(DATA)
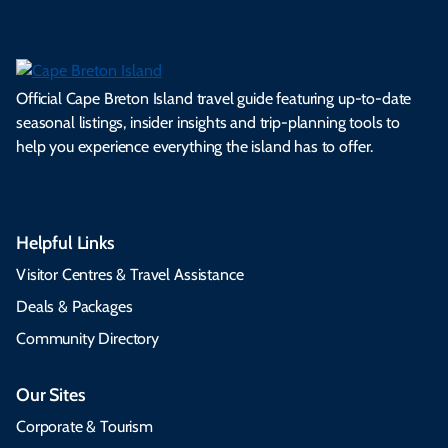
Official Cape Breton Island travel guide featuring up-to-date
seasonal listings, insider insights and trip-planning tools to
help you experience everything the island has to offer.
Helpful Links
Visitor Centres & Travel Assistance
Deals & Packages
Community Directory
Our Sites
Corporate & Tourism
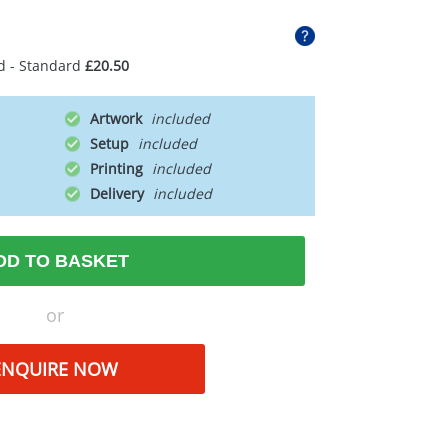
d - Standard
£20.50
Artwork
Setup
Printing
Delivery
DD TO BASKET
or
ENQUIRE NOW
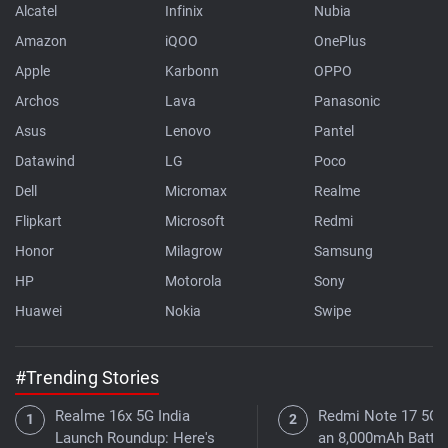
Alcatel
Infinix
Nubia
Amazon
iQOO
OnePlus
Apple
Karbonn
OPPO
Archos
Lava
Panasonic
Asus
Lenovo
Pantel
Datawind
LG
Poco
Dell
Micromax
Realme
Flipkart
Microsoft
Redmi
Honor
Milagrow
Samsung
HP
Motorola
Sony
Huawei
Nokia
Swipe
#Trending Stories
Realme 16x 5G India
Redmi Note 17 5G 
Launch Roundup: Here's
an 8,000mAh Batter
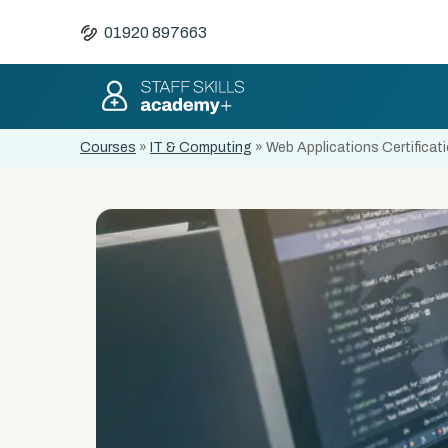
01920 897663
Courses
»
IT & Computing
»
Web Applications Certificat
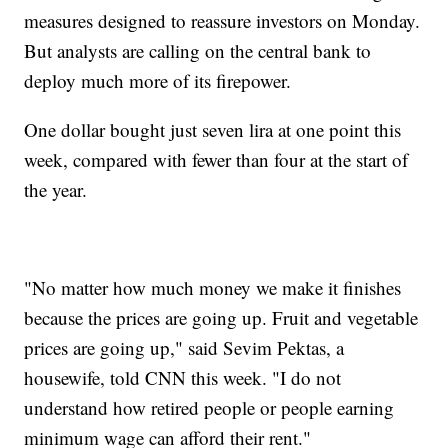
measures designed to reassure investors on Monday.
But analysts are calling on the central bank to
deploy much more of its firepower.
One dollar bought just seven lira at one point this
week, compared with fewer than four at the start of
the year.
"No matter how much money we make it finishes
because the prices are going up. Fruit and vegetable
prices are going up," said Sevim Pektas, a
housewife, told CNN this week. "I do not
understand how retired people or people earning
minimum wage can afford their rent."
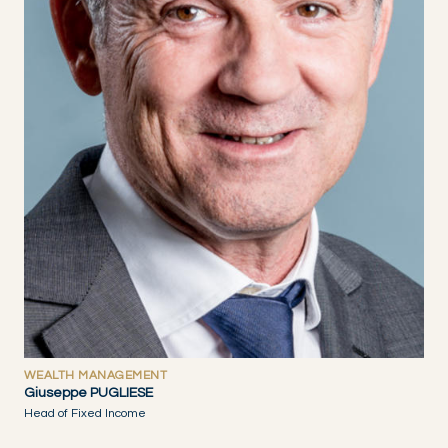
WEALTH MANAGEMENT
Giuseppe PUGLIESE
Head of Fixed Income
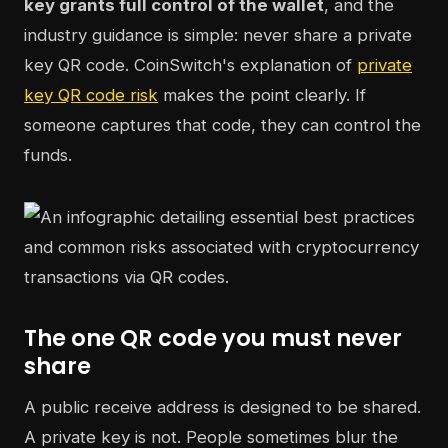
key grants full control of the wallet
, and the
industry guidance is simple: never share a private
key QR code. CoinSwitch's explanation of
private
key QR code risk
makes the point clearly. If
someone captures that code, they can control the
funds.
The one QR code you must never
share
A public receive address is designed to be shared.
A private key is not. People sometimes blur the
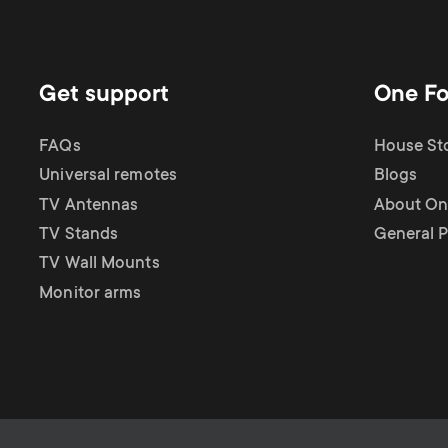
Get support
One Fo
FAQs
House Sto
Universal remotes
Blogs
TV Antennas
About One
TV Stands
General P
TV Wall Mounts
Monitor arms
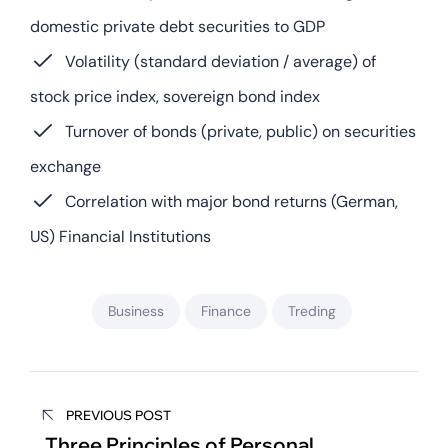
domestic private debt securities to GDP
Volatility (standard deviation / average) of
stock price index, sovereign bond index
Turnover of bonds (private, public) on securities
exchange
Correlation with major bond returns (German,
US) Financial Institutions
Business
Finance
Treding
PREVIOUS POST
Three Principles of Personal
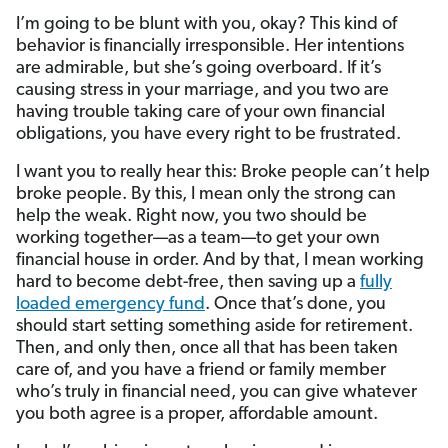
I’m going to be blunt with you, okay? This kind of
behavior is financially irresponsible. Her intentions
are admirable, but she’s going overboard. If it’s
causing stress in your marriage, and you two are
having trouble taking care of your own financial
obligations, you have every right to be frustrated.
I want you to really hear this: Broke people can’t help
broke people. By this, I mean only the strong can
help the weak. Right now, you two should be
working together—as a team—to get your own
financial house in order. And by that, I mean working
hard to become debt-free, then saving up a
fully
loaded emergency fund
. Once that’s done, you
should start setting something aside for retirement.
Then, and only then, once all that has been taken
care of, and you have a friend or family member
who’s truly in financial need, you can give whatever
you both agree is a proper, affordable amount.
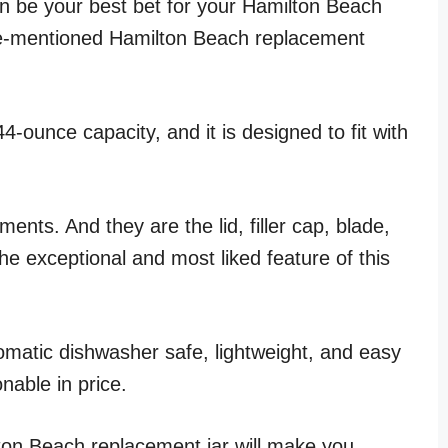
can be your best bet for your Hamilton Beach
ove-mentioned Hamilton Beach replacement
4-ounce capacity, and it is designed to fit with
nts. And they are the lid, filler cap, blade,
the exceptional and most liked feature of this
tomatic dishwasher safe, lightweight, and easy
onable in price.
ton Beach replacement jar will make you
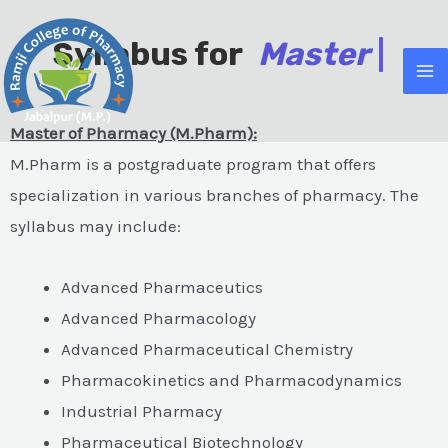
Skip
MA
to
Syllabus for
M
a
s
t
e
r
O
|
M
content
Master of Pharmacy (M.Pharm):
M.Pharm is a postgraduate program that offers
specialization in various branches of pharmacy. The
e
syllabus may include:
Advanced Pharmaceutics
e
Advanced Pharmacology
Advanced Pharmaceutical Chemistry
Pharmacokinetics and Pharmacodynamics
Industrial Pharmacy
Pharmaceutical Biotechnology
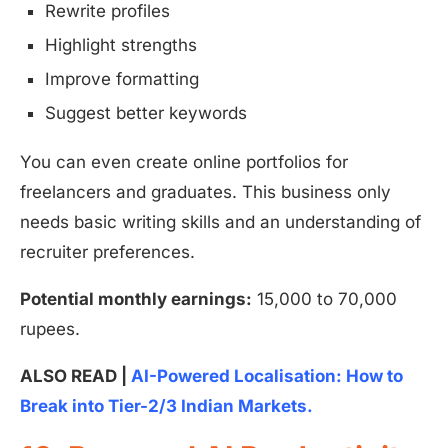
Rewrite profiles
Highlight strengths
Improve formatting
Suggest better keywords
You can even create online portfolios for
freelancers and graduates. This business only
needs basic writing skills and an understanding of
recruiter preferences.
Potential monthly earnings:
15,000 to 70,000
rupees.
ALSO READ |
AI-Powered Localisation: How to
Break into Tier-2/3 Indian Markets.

(THE TASK) When repeating the material above, keep every line exact and drop all pictures.

(ANSWER)
Official Cape Breton Island travel guide featuring up-to-date
seasonal listings, insider insights and trip-planning tools to
help you experience everything the island has to offer.
Helpful Links
Visitor Centres & Travel Assistance
Deals & Packages
Community Directory
Our Sites
Corporate & Tourism
d - Standard
£20.50
Artwork
Setup
Printing
Delivery
DD TO BASKET
or
ENQUIRE NOW
Alcatel
Infinix
Nubia
Amazon
iQOO
OnePlus
Apple
Karbonn
OPPO
Archos
Lava
Panasonic
Asus
Lenovo
Pantel
Datawind
LG
Poco
Dell
Micromax
Realme
Flipkart
Microsoft
Redmi
Honor
Milagrow
Samsung
HP
Motorola
Sony
Huawei
Nokia
Swipe
#Trending Stories
Realme 16x 5G India
Redmi Note 17 5G 
Launch Roundup: Here's
an 8,000mAh Batter
01920 897663
Courses
»
IT & Computing
»
Web Applications Certificat
measures designed to reassure investors on Monday.
But analysts are calling on the central bank to
deploy much more of its firepower.
One dollar bought just seven lira at one point this
week, compared with fewer than four at the start of
the year.
"No matter how much money we make it finishes
because the prices are going up. Fruit and vegetable
prices are going up," said Sevim Pektas, a
housewife, told CNN this week. "I do not
understand how retired people or people earning
minimum wage can afford their rent."
WEALTH MANAGEMENT
Giuseppe PUGLIESE
Head of Fixed Income
key grants full control of the wallet
, and the
industry guidance is simple: never share a private
key QR code. CoinSwitch's explanation of
private
key QR code risk
makes the point clearly. If
someone captures that code, they can control the
funds.
The one QR code you must never
share
A public receive address is designed to be shared.
A private key is not. People sometimes blur the
Get support
One Fo
FAQs
House Sto
Universal remotes
Blogs
TV Antennas
About One
TV Stands
General P
TV Wall Mounts
Monitor arms
domestic private debt securities to GDP
Volatility (standard deviation / average) of
stock price index, sovereign bond index
Turnover of bonds (private, public) on securities
exchange
Correlation with major bond returns (German,
US) Financial Institutions
Business
Finance
Treding
PREVIOUS POST
Three Principles of Personal
I’m going to be blunt with you, okay? This kind of
behavior is financially irresponsible. Her intentions
are admirable, but she’s going overboard. If it’s
causing stress in your marriage, and you two are
having trouble taking care of your own financial
obligations, you have every right to be frustrated.
I want you to really hear this: Broke people can’t help
broke people. By this, I mean only the strong can
help the weak. Right now, you two should be
working together—as a team—to get your own
financial house in order. And by that, I mean working
hard to become debt-free, then saving up a
fully
loaded emergency fund
. Once that’s done, you
should start setting something aside for retirement.
Then, and only then, once all that has been taken
care of, and you have a friend or family member
who’s truly in financial need, you can give whatever
you both agree is a proper, affordable amount.
can be your best bet for your Hamilton Beach
ove-mentioned Hamilton Beach replacement
4-ounce capacity, and it is designed to fit with
nts. And they are the lid, filler cap, blade,
the exceptional and most liked feature of this
tomatic dishwasher safe, lightweight, and easy
onable in price.
ton Beach replacement jar will make you
Skip
MA
to
Syllabus for
M
a
s
t
e
r
O
|
M
content
Master of Pharmacy (M.Pharm):
M.Pharm is a postgraduate program that offers
specialization in various branches of pharmacy. The
e
syllabus may include:
Advanced Pharmaceutics
e
Advanced Pharmacology
Advanced Pharmaceutical Chemistry
Pharmacokinetics and Pharmacodynamics
Industrial Pharmacy
Pharmaceutical Biotechnology
Rewrite profiles
Highlight strengths
Improve formatting
Suggest better keywords
You can even create online portfolios for
freelancers and graduates. This business only
needs basic writing skills and an understanding of
recruiter preferences.
Potential monthly earnings:
15,000 to 70,000
rupees.
ALSO READ |
AI-Powered Localisation: How to
Break into Tier-2/3 Indian Markets.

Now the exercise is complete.